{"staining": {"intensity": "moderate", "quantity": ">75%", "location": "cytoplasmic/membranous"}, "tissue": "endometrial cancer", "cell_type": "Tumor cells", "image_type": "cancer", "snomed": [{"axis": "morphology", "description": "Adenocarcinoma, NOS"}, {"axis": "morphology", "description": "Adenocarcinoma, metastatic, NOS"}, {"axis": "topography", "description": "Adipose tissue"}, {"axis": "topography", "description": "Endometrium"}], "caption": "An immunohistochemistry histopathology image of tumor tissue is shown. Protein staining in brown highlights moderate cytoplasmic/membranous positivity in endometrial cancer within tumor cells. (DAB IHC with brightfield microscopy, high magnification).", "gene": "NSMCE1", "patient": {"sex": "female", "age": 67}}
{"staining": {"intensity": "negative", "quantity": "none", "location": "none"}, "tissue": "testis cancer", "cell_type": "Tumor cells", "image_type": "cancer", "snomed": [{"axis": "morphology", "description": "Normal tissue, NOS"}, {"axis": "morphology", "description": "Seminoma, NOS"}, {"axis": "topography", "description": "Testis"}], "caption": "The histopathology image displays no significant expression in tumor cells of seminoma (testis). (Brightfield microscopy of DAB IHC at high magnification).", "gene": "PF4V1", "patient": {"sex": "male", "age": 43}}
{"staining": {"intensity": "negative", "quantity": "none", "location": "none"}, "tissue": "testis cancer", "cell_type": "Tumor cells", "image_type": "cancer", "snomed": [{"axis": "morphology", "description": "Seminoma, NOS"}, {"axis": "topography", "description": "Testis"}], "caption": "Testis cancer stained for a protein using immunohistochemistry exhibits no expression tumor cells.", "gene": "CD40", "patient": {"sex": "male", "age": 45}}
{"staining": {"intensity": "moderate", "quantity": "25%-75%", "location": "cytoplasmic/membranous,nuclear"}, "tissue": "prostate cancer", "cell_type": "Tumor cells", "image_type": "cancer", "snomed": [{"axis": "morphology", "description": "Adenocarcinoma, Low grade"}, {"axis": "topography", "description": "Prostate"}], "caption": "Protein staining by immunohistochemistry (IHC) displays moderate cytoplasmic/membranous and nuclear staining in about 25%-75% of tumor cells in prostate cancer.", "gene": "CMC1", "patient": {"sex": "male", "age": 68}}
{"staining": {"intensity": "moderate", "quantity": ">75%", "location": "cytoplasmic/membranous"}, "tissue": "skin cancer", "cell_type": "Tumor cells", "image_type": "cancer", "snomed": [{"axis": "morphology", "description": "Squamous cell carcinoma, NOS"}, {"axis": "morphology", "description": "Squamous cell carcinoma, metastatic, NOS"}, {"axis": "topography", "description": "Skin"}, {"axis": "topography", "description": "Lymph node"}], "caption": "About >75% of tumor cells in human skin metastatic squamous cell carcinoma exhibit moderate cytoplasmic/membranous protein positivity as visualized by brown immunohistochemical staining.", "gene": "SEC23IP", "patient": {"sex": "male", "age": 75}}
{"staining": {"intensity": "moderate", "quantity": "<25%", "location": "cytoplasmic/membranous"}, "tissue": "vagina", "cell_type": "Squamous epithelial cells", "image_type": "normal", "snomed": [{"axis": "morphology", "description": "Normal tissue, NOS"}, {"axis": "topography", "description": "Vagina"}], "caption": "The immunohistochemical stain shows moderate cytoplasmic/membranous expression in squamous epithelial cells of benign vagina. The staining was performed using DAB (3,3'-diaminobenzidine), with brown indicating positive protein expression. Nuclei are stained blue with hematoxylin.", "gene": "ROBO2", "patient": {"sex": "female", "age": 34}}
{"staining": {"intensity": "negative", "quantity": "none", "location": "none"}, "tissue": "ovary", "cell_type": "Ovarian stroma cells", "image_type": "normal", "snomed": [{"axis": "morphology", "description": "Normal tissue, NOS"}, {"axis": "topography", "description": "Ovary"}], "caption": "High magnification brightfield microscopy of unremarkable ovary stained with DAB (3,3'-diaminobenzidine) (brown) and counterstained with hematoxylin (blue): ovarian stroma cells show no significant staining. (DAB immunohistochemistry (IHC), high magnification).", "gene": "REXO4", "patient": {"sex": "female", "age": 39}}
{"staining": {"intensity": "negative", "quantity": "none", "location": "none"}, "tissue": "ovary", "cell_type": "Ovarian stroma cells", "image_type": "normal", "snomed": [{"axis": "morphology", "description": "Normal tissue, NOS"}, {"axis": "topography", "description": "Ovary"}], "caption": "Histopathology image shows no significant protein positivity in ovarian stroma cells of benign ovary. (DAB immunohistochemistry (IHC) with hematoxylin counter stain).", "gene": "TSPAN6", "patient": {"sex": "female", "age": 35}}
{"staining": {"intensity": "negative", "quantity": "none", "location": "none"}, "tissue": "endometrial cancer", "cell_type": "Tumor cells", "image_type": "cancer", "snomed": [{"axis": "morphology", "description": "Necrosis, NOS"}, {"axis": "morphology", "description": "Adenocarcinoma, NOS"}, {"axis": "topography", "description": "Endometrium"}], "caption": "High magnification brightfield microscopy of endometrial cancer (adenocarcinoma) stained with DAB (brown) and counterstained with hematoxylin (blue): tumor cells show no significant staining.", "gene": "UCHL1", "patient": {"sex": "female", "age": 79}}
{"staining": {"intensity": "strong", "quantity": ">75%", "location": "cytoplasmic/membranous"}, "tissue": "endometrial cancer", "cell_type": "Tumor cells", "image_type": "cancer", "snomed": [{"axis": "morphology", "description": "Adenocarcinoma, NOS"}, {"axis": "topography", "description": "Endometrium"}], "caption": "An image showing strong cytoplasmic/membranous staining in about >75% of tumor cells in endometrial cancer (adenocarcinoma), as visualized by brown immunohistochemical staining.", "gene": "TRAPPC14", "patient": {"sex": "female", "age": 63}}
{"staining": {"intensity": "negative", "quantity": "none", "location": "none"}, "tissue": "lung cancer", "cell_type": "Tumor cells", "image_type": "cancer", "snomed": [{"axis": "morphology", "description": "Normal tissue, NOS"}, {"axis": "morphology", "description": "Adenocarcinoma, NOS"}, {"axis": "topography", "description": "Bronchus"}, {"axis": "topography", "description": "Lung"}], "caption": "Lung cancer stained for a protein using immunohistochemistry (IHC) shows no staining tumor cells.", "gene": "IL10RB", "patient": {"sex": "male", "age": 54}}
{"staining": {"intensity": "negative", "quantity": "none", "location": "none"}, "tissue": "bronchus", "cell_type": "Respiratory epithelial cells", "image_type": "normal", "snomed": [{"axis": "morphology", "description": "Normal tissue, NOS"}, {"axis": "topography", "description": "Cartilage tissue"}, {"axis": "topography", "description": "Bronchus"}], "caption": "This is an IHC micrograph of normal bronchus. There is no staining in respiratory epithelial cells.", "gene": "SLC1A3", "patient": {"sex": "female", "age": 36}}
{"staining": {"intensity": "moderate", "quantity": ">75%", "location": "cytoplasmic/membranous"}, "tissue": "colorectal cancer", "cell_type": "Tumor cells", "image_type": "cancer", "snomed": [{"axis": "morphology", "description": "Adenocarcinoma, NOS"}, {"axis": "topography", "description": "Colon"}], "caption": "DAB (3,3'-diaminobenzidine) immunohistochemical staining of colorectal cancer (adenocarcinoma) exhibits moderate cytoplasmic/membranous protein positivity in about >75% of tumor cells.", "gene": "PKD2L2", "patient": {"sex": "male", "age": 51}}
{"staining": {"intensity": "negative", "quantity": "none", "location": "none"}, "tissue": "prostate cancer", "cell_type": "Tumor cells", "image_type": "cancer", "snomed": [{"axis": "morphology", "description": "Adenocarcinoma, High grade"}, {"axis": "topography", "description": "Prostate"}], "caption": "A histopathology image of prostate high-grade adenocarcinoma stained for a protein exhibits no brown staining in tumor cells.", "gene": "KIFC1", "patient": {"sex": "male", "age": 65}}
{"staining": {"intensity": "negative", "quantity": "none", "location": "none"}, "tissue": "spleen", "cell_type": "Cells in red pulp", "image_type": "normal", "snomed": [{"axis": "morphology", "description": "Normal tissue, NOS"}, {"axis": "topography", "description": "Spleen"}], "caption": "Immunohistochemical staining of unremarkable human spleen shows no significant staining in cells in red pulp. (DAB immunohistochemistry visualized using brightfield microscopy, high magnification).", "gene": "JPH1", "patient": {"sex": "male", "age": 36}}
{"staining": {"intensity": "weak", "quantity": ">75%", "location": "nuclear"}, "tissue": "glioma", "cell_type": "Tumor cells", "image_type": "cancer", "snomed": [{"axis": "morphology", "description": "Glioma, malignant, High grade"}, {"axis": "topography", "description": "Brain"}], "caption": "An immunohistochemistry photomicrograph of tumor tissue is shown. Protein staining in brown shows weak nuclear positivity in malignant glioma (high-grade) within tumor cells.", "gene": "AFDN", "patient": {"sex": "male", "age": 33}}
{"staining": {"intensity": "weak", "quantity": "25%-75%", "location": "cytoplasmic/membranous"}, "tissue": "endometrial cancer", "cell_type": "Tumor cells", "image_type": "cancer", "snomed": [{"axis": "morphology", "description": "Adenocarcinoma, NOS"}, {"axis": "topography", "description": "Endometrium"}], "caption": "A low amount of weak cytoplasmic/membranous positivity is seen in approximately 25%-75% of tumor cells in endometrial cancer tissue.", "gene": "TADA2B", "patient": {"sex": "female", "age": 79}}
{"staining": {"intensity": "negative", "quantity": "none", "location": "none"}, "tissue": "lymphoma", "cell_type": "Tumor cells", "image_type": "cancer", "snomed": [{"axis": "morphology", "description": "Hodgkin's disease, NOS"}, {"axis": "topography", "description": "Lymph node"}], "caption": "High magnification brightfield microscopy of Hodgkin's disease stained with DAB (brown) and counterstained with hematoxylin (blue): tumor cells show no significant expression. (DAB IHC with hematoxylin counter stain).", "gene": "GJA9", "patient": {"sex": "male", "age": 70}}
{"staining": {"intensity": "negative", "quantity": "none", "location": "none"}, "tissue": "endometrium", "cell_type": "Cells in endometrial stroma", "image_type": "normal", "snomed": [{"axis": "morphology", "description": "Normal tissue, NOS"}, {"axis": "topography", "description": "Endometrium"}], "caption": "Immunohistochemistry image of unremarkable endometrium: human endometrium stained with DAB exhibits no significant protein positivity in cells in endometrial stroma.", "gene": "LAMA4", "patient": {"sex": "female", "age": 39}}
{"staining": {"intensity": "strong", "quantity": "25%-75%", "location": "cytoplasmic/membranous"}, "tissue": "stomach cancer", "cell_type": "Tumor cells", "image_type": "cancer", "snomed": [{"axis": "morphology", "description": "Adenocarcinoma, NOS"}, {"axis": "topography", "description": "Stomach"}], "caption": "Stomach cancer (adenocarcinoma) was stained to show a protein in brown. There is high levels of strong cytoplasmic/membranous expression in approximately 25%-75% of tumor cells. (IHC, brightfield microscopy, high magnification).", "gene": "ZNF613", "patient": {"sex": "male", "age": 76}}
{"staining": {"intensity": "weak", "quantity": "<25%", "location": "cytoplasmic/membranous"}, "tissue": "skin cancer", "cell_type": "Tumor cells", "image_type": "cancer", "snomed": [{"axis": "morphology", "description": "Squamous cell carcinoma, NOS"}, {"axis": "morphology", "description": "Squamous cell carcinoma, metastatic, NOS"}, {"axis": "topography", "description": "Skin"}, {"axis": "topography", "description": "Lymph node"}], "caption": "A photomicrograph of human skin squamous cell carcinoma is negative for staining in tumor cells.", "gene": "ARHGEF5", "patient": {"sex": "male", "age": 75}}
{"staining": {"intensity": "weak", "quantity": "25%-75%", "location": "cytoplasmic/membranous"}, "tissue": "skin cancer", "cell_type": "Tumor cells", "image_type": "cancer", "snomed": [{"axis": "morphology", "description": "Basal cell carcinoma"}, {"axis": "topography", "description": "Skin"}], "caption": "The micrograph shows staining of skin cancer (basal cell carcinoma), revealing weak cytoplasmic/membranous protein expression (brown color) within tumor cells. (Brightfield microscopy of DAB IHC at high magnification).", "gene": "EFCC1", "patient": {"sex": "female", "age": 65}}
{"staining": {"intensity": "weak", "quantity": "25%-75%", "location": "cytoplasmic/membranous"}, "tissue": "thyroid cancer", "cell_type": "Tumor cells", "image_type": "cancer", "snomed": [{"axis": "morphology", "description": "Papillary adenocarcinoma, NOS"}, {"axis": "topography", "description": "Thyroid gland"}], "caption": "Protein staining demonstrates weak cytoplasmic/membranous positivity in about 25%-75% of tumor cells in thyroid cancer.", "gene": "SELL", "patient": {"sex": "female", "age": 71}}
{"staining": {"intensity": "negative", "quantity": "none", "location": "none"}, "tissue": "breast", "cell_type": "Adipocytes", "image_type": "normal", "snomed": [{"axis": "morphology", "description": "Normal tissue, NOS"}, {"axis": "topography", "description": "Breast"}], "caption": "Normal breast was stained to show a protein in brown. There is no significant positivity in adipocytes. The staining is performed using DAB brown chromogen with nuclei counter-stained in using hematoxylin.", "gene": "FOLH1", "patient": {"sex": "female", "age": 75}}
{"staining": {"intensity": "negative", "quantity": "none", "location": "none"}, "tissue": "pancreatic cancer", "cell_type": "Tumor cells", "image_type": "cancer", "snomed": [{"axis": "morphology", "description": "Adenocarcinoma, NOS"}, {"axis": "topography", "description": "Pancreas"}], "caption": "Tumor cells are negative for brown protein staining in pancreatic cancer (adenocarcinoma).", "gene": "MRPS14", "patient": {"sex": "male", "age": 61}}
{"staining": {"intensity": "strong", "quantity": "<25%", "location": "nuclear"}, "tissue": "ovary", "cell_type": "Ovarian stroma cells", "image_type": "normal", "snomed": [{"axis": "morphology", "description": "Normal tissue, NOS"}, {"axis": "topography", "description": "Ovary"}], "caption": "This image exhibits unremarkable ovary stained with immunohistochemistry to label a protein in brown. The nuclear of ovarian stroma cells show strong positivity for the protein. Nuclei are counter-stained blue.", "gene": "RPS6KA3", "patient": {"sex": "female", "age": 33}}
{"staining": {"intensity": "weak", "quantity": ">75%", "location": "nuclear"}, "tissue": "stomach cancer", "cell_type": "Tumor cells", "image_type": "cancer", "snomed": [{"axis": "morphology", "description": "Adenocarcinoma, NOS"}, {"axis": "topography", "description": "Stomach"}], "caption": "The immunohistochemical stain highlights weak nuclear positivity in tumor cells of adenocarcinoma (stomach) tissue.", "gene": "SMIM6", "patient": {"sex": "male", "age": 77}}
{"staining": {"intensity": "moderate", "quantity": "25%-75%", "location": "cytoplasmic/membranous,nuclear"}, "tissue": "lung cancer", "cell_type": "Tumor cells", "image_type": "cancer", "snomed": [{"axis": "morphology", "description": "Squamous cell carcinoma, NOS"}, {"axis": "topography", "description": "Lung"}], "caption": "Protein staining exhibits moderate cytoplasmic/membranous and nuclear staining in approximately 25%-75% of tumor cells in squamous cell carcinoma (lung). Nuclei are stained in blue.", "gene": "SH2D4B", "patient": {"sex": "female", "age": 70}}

→ **YOUR OBJECTIVE**
The required output is the set of lines from the first line of the data through the line that contains "histopathology image displays", transcribed exactly.

→ **YOUR SOLUTION**
{"staining": {"intensity": "moderate", "quantity": ">75%", "location": "cytoplasmic/membranous"}, "tissue": "endometrial cancer", "cell_type": "Tumor cells", "image_type": "cancer", "snomed": [{"axis": "morphology", "description": "Adenocarcinoma, NOS"}, {"axis": "morphology", "description": "Adenocarcinoma, metastatic, NOS"}, {"axis": "topography", "description": "Adipose tissue"}, {"axis": "topography", "description": "Endometrium"}], "caption": "An immunohistochemistry histopathology image of tumor tissue is shown. Protein staining in brown highlights moderate cytoplasmic/membranous positivity in endometrial cancer within tumor cells. (DAB IHC with brightfield microscopy, high magnification).", "gene": "NSMCE1", "patient": {"sex": "female", "age": 67}}
{"staining": {"intensity": "negative", "quantity": "none", "location": "none"}, "tissue": "testis cancer", "cell_type": "Tumor cells", "image_type": "cancer", "snomed": [{"axis": "morphology", "description": "Normal tissue, NOS"}, {"axis": "morphology", "description": "Seminoma, NOS"}, {"axis": "topography", "description": "Testis"}], "caption": "The histopathology image displays no significant expression in tumor cells of seminoma (testis). (Brightfield microscopy of DAB IHC at high magnification).", "gene": "PF4V1", "patient": {"sex": "male", "age": 43}}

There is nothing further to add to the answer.